Естественно, мы возражали, но суд наши доводы не принял во внимание.
Через некоторое время письменное заключение специалиста было готово и заранее передано сторонам.
Как мы и предполагали, по этому расчету выходила недостача дизельного топлива, примерно в количестве четырех тонн, что и вменялось следствием.
Сам специалист был приглашен в суд, для разрешения вопросов сторон.
До начала судебного заседания, пришлось проверять эти расчеты самостоятельно, что вызывало определенную сложность для меня, учитывая, что даже с обычной математикой было покончено еще в школе. Расчеты основывались на формулах, включая неизвестные для меня значения функций. Пришлось обращаться к «интернету» и просить помощи знакомых «технорей» по телефону.
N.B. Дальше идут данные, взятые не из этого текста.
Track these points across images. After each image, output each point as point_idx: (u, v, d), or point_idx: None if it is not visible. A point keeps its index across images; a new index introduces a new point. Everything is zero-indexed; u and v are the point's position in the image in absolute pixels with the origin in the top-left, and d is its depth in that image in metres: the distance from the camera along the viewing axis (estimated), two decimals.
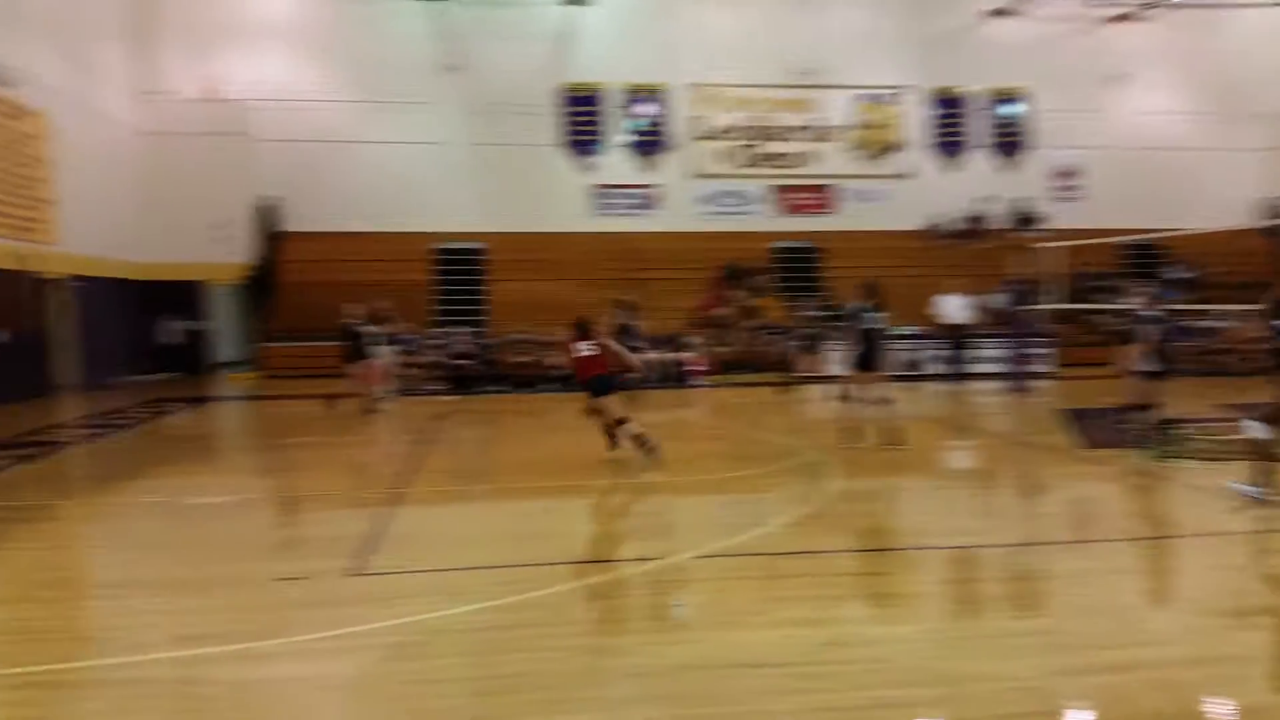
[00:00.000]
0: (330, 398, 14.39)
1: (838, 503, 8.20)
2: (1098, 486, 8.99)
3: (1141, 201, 25.34)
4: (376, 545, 6.68)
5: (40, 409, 15.93)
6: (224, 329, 23.83)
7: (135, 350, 22.20)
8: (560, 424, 14.63)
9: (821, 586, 5.83)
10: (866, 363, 10.68)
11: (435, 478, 9.98)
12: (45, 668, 4.47)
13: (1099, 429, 11.25)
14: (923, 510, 8.21)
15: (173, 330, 23.06)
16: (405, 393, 18.26)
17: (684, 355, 20.40)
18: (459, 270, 24.77)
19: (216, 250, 22.92)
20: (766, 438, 12.25)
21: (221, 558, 6.56)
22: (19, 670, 4.43)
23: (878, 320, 10.62)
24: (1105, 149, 26.89)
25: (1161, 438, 9.88)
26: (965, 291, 19.74)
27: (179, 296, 22.70)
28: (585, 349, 10.35)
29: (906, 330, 21.46)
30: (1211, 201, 25.14)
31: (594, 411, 10.38)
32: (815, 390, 17.10)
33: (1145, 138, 26.94)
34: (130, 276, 21.83)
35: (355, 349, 14.91)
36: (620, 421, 10.07)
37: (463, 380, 19.47)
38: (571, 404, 16.56)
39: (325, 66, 25.04)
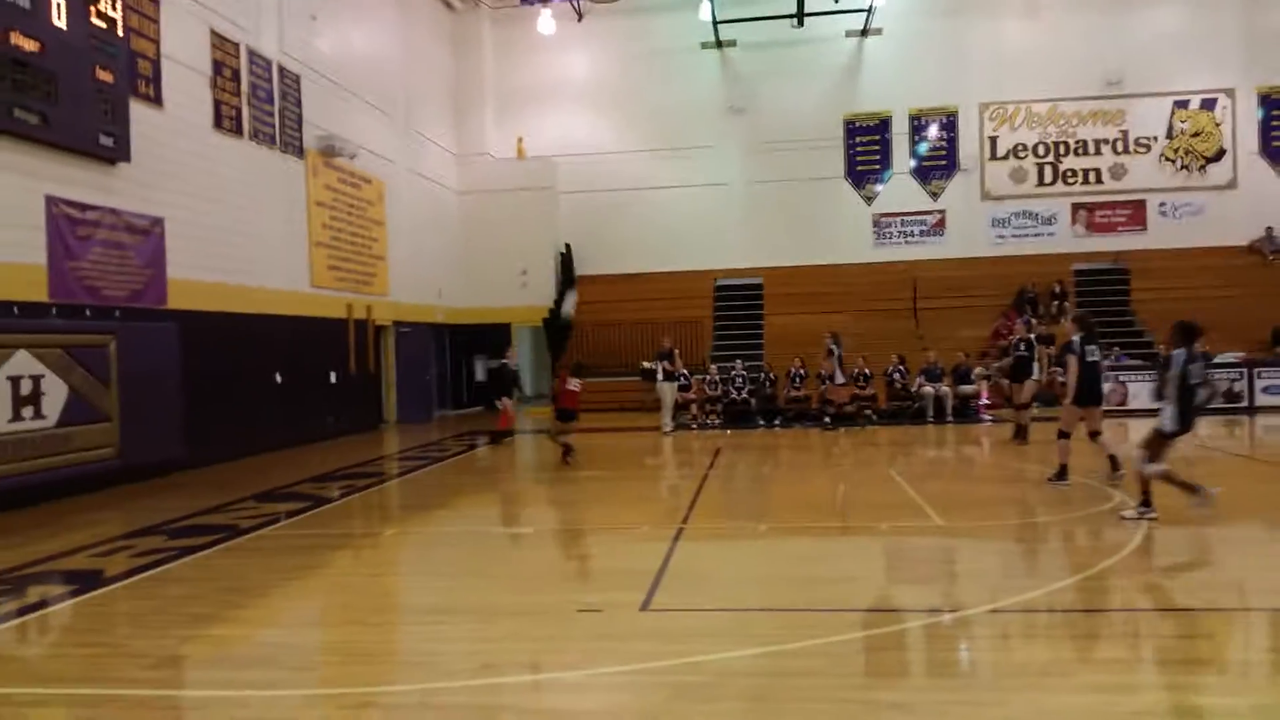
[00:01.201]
0: (495, 435, 16.87)
1: (1143, 554, 7.47)
2: None
3: None
4: (663, 580, 6.91)
5: (369, 442, 17.96)
6: (526, 367, 25.84)
7: (449, 387, 24.55)
8: (834, 460, 14.44)
9: (1130, 648, 5.35)
10: (1087, 397, 10.37)
11: (714, 513, 10.16)
12: (371, 689, 4.95)
13: None
14: (1244, 564, 7.26)
15: (480, 368, 25.29)
16: (683, 426, 18.80)
17: (972, 388, 19.41)
18: (737, 305, 25.23)
19: (521, 294, 24.96)
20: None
21: (524, 587, 7.04)
22: (349, 690, 4.96)
23: (1095, 353, 10.42)
24: None
25: None
26: None
27: (487, 337, 24.85)
28: (576, 385, 13.31)
29: (1231, 358, 19.16)
30: None
31: (563, 433, 13.38)
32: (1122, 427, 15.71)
33: None
34: (445, 321, 24.18)
35: (503, 385, 16.90)
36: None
37: (739, 414, 19.69)
38: (845, 439, 16.32)
39: (620, 120, 26.55)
Мне улыбнулась удача. В самом начале расчета, по моим вычислениям, обнаружились арифметические ошибки, что позволило вздохнуть с облегчением, и не заниматься дальнейшей «расшифровкой» математических уравнений.
Признаюсь, что до конца я не был уверен в правильности своих расчетов, но делать что-то другое уже было поздно.
В ходе допроса специалиста, я указал последнему на арифметические ошибки и предложил вместе посчитать. Специалист, после произведенных им вычислений, признал мою правоту. В оправдание, стал пояснять, что фактически расчеты делали его подчиненные работники, а он только подписал документ.
Пришлось на него «наехать»: зачем он вводит стороны и суд в заблуждение, дал заведомо неправильный расчет, будучи предупрежденным об ответственности и т.д.
В результате, на настойчивые предложения «главного обвинителя» повторно пересчитать расчет, специалист наотрез отказался, заявив, что не может взять на себя такую ответственность.
Такой результат нас удовлетворял.
В итоге мы заявили ходатайство о проведении экспертизы в государственном учреждении – НИЛСЭ.
Суд согласился.
Экспертиза проводилась более трех месяцев.
Эксперты неоднократно обращались в суд с запросом о предоставлении дополнительных технических и бухгалтерских документов.
Однако суд их не смог предоставить, поскольку у РЖД эти документы просто не сохранились (прошло более 2 лет с момента возбуждения уголовного дела).
В итоге, пришлось РЖД выделять экспертам отдельный тепловоз (другой) и считать расход дизельного топлива по факту.
Согласно заключению экспертов, у машинистов недостачи дизельного топлива обнаружено не было, была небольшая даже экономия.
В тот же день, суд вернул дело прокурору, в порядке ст. 237 УПК РФ, по формальному основанию (честно даже не помню какому).
Защита стала возмущаться таким решением, грозясь обжаловать это постановление в вышестоящий суд.
Один из судей состава коллегии, на это сказал, что независимо от наших действий, дело в суд больше не поступит.
Посовещавшись с нашими подзащитными, решили рискнуть и не обжаловать постановление о возвращении дела прокурору.
Через некоторое время, уже новый следователь пригласили нас в ЛОВД, где уведомил, что уголовное преследование в отношении наших подзащитных прекращено, в связи с непричастностью.
В заключении, хочу сказать, что обязанность хранить адвокатскую тайну, не позволяет мне раскрывать все обстоятельства дела, но самым ярым поборникам правды, могу намекнуть, что мой подзащитный просто стал заложником стечения обстоятельств – оказался не в то время, и не в том месте.
Я буду рад, если мои публикации по освещению приемов защиты, примененные в этом деле, помогут в практической работе.